### Fragmento seleccionado:
---
El tema de la inmigración es un botón de muestra muy claro a la hora de comprobar el abismo entre las buenas intenciones de un discurso y las terribles acciones que los propios oradores permiten o alientan. Desde el Partido Socialista español —por no hablar del francés—, Alfredo Pérez Rubalcaba es otro clásico, tan orgulloso de las deportaciones, sostenedor de los CIE y las redadas racistas, defensor de la militarizada política de fronteras europea, mientras en el discurso público no duda en sacar pecho condenando la xenofobia frente “a la derecha”.
Finalmente Jordi Sevilla no ha podido aguantar la crítica por su conexión con la empresa PwC desde 1999, y esta semana ha decidido cerrar su cuenta de Twitter. El que una larga lista de presidentes y ministros pasen a formar parte de grandes empresas una vez finalizan su servicio público lastra su credibilidad. Más aún en casos como el de Felipe González, cuando años después de vender la pública Enagás a Gas Natural pasa a trabajar para esta última. El famoso fenómeno de las puertas giratorias nos muestra una representación política más vinculada a los bancos y las grandes empresas que a los ciudadanos, lo que aporta fuerza a los elementos oligárquicos del régimen, que en esta crisis parecen estar goleando a los democráticos sin remisión.
---
### Conjunto de registros:
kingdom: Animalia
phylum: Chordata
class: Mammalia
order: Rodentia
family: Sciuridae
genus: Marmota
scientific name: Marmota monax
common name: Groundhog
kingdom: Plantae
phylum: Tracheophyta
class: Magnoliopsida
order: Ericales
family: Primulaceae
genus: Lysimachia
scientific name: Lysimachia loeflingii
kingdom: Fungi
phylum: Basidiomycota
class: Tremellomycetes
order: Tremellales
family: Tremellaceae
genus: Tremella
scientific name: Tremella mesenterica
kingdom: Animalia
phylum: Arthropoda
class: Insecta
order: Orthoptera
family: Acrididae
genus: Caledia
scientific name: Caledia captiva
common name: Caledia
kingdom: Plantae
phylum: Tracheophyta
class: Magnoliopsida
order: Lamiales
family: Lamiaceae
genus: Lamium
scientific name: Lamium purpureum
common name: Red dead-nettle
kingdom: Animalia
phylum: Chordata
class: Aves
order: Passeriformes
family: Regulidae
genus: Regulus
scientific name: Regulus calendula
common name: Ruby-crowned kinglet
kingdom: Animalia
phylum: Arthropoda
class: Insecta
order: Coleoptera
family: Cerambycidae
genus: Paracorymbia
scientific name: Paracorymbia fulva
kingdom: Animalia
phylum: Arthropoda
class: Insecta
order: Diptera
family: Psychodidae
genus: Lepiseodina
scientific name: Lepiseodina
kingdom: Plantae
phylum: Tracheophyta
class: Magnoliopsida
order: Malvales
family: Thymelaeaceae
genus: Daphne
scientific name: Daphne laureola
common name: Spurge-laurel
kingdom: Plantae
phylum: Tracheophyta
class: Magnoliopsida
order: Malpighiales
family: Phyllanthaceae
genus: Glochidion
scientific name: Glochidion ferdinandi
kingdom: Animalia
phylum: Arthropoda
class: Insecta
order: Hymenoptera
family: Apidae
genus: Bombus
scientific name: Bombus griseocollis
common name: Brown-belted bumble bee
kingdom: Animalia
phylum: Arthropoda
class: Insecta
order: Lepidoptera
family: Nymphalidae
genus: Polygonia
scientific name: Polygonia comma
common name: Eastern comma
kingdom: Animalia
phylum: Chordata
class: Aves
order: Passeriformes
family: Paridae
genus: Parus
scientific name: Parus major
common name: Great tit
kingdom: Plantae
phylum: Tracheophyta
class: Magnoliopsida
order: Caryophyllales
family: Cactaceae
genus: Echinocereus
---
### Tarea a realizar:
Prosigue el fragmento sobre los políticos españoles y las puertas giratorias a partir de su última oración. Los ítems no guardan ninguna relación con el fragmento.

### Respuesta escrita:
El primer libro de Michael Walzer abordaba estas cuestiones desde otra visión. El joven Walzer analizaría las acciones de los puritanos ingleses en el siglo XVII para concluir que estaban poniendo las bases de lo que sería la política radical en Occidente. La revolución de los santos, entre sus múltiples temas, afronta la situación en la que unos hombres del pueblo, comprometidos con una metódica reforma del cristianismo capaz de acabar con las jerarquías y privilegios tradicionales, se van a sentir enseguida imbuidos de santidad frente a sus pecaminosos enemigos. La doctrina calvinista de la salvación por la gracia, y la dura disciplina interna que apelaba directamente a su conciencia, les iba a ayudar en todo ello: eran los elegidos, y no podían fallar en su sectaria cruzada contra los impíos.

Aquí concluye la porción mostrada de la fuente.